YOUR OBJECTIVE: Below are entries with pictures among them; reproduce exactly, and only, the lines from the one containing "つけてから検討するのが安全です。" down to the one containing "Исследователи говорят о", without the pictures.

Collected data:
━━━━━━━━━━━━━━━━
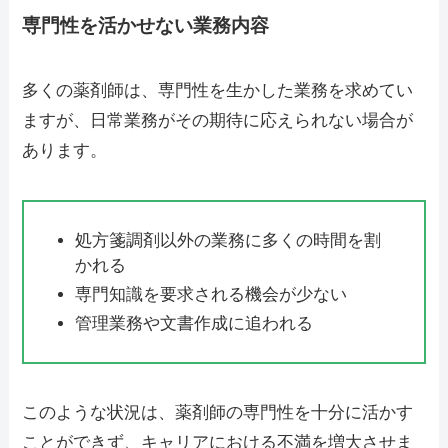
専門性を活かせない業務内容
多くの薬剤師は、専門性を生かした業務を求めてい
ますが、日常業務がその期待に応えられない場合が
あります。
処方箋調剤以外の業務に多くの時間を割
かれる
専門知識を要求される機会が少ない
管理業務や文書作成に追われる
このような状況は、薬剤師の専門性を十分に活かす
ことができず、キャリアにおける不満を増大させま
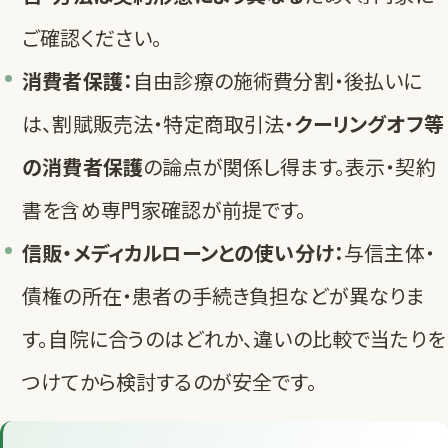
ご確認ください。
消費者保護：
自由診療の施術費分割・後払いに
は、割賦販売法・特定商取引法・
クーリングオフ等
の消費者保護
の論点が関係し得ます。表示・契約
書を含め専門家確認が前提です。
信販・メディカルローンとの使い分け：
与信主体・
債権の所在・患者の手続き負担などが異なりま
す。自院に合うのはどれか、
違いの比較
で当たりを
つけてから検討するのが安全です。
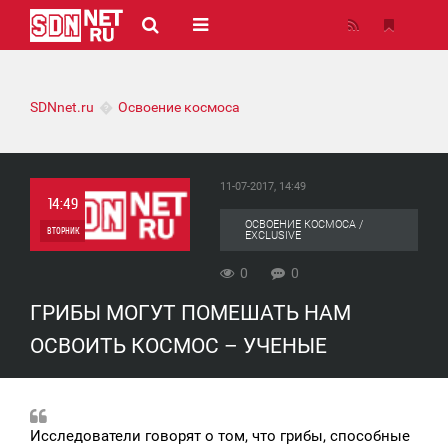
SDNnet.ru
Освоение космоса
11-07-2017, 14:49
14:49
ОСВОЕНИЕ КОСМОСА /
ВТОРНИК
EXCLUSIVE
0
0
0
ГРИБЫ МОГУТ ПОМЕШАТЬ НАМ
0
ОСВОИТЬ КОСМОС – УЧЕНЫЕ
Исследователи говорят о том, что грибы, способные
━━━━━━━━━━━━━━━━
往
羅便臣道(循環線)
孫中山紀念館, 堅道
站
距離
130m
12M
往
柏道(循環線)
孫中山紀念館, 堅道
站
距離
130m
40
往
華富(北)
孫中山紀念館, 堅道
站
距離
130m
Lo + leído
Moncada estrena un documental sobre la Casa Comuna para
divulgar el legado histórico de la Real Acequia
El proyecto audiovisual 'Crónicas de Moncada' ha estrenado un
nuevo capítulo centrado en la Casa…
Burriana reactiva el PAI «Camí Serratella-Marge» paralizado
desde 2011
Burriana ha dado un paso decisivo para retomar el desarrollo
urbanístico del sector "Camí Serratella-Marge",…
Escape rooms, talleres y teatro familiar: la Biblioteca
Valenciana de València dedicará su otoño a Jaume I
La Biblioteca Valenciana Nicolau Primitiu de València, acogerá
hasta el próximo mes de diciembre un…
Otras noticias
━━━━━━━━━━━━━━━━
ANSWER BOX:
つけてから検討するのが安全です。
SDNnet.ru
Освоение космоса
11-07-2017, 14:49
14:49
ОСВОЕНИЕ КОСМОСА /
ВТОРНИК
EXCLUSIVE
0
0
0
ГРИБЫ МОГУТ ПОМЕШАТЬ НАМ
0
ОСВОИТЬ КОСМОС – УЧЕНЫЕ
Исследователи говорят о том, что грибы, способные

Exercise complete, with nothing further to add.